任务 1:
逐字复述下方这篇公共自行车管理题解中的一段，从“1018.Public Bike Management”开始，到“in the city.”结束。

文档节选:
好久没码 Dijkstra 了生疏了，还记得去年暑假在夏列营第一次听室友谈起这个名字的时候，觉得世界好神奇。那个时候有个人跟我说这名字怕不是滚键盘滚出来的哦，于是滚键盘就诞生了。 github 地址：https://github.com/iofu728/PAT-A-by-iofu728 难度：★★★★ 关键词：Dijkstra，DFS

# 题目

1018.Public Bike Management (30) There is a public bike service in Hangzhou City which provides great convenience to the tourists from all over the world. One may rent a bike at any station and return it to any other stations in the city.

The Public Bike Management Center (PBMC) keeps monitoring the real-time capacity of all the stations. A station is said to be in perfect condition if it is exactly half-full. If a station is full or empty, PBMC will collect or send bikes to adjust the condition of that station to perfect. And more, all the stations on the way will be adjusted as well.

When a problem station is reported, PBMC will always choose the shortest path to reach that station. If there are more than one shortest path, the one that requires the least number of bikes sent from PBMC will be chosen. Figure 1 illustrates an example. The stations are represented by vertices and the roads correspond to the edges. The number on an edge is the time taken to reach one end station from another. The number written inside a vertex S is the current number of bikes stored at S. Given that the maximum capacity of each station is 10. To solve the problem at S3, we have 2 different shortest paths:

1.PBMC -> S1 -> S3. In this case, 4 bikes must be sent from PBMC, because we can collect 1 bike from S1 and then take 5 bikes to S3, so that both stations will be in perfect conditions.

2.PBMC -> S2 -> S3. This path requires the same time as path 1, but only 3 bikes sent from PBMC and hence is the one that will be chosen.

Input Specification:

Each input file contains one test case. For each case, the first line contains 4 numbers: Cmax (<= 100), always an even number, is the maximum capacity of each station; N (<= 500), the total number of stations; Sp, the index of the problem station (the stations are numbered from 1 to N, and PBMC is represented by the vertex 0); and M, the number of roads. The second line contains N non-negative numbers Ci (i=1,…N) where each Ci is the current number of bikes at Si respectively. Then M lines follow, each contains 3 numbers: Si, Sj, and Tij which describe the time Tij taken to move betwen stations Si and Sj. All the numbers in a line are separated by a space. Output Specification: For each test case, print your results in one line. First output the number of bikes that PBMC must send. Then after one space, output the path in the format: 0->S1->…->Sp. Finally after another space, output the number of bikes that we must take back to PBMC after the condition of Sp is adjusted to perfect.

任务 2:
请引用下方记录中从包含“Created by Victor Guo and Rong Tao Luo.”的那一行开始、一直到记录末尾的各行，首尾都算在内，只需这些内容。答案里不要放图片。

数据摘录:
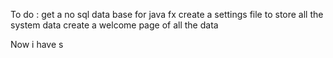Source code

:To do :
get a  no sql data base for java fx 
create a settings file to store all the system data
create a welcome page of all the data




Now i have s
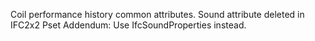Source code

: ﻿Coil performance history common attributes.
Sound attribute deleted in IFC2x2 Pset Addendum: Use IfcSoundProperties instead.
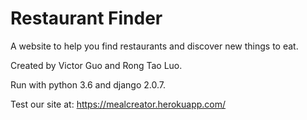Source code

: # Restaurant Finder

A website to help you find restaurants and discover new things to eat.

Created by Victor Guo and Rong Tao Luo.

Run with python 3.6 and django 2.0.7. 

Test our site at:
https://mealcreator.herokuapp.com/
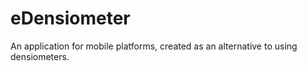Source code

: # eDensiometer
An application for mobile platforms, created as an alternative to using densiometers.
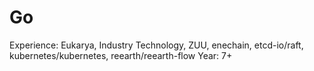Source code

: # Go

Experience: Eukarya, Industry Technology, ZUU, enechain, etcd-io/raft, kubernetes/kubernetes, reearth/reearth-flow
Year: 7+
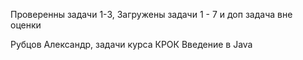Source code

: Проверенны задачи 1-3, 
Загружены задачи 1 - 7 и доп задача вне оценки

Рубцов Александр, задачи курса КРОК Введение в Java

练习输出 1:
1018.Public Bike Management (30) There is a public bike service in Hangzhou City which provides great convenience to the tourists from all over the world. One may rent a bike at any station and return it to any other stations in the city.

练习输出 2:
Created by Victor Guo and Rong Tao Luo.

Run with python 3.6 and django 2.0.7. 

Test our site at:
https://mealcreator.herokuapp.com/
Source code

: # eDensiometer
An application for mobile platforms, created as an alternative to using densiometers.
Source code

: # Go

Experience: Eukarya, Industry Technology, ZUU, enechain, etcd-io/raft, kubernetes/kubernetes, reearth/reearth-flow
Year: 7+
Source code

: Проверенны задачи 1-3, 
Загружены задачи 1 - 7 и доп задача вне оценки

Рубцов Александр, задачи курса КРОК Введение в Java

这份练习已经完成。